Instructions for the task: Reproduce the passage on Sarandon's career word for word, from "Sarandon appeared in" up to and including "The Sentinel (1977).".

Excerpted passage:
=-=-=
Career
After graduation, he toured with numerous improv companies and became heavily involved in regional theatre, making his professional debut in The Rose Tattoo in 1965. In 1968, Sarandon moved to New York, where he landed his first television role as Dr. Tom Halverson on The Guiding Light (1969–1973). He appeared in the primetime TV movies The Satan Murders (1974) and Thursday's Game before landing the role of Al Pacino's transsexual wife in Dog Day Afternoon (1975), a performance which earned him nominations for Best New Male Star of the Year at the Golden Globes and the Academy Award for Best Supporting Actor.
Sarandon appeared in The Rothschilds and The Two Gentlemen of Verona on Broadway, as well making regular appearances at numerous Shakespeare and George Bernard Shaw festivals in the United States and Canada. He also appeared in a series of television roles, some of which (such as A Tale of Two Cities in 1980) mirrored his affinity for the classics. He also took roles in horror films opposite the late Margaux Hemingway in the thriller Lipstick (1976) and as a demon in the shocker The Sentinel (1977).
=-=-=
Data rows:
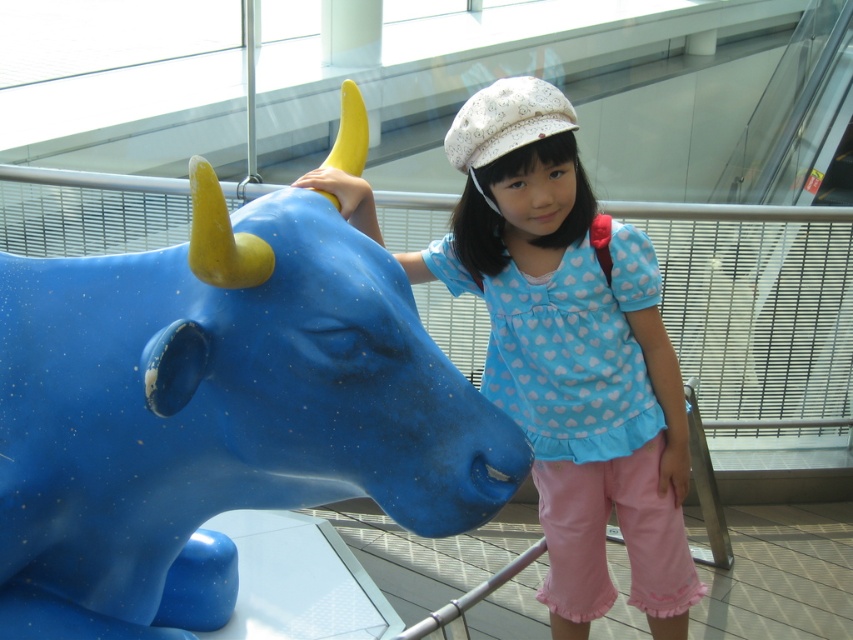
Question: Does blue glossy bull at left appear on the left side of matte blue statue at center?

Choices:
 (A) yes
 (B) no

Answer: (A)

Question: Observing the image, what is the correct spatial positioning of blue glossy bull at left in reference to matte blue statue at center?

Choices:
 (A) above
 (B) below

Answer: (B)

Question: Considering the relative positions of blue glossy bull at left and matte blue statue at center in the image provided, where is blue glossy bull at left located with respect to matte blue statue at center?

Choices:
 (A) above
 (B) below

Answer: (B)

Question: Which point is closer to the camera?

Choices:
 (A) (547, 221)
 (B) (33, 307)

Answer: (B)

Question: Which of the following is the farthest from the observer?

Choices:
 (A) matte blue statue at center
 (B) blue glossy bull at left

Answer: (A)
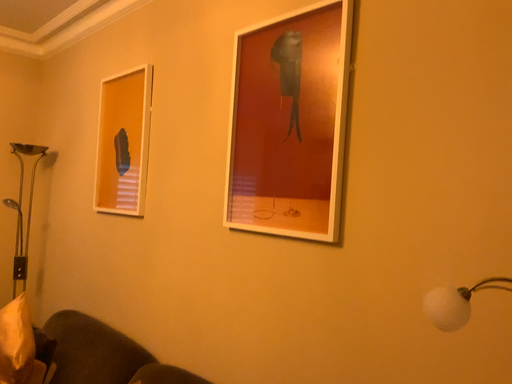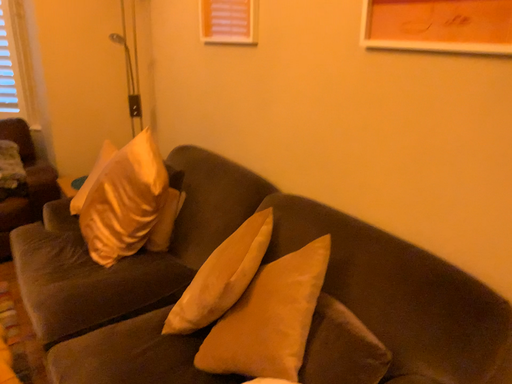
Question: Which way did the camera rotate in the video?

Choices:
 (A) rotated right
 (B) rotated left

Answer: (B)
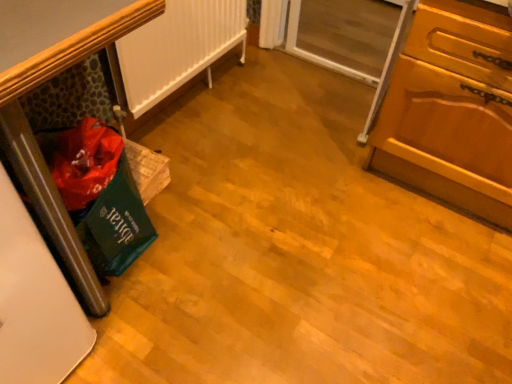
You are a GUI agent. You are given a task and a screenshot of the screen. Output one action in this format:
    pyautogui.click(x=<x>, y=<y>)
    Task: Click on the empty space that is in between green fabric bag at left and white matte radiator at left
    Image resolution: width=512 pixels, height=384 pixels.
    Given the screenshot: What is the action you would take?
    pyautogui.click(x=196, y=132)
=-=-=
Task output:
Sarandon appeared in The Rothschilds and The Two Gentlemen of Verona on Broadway, as well making regular appearances at numerous Shakespeare and George Bernard Shaw festivals in the United States and Canada. He also appeared in a series of television roles, some of which (such as A Tale of Two Cities in 1980) mirrored his affinity for the classics. He also took roles in horror films opposite the late Margaux Hemingway in the thriller Lipstick (1976) and as a demon in the shocker The Sentinel (1977).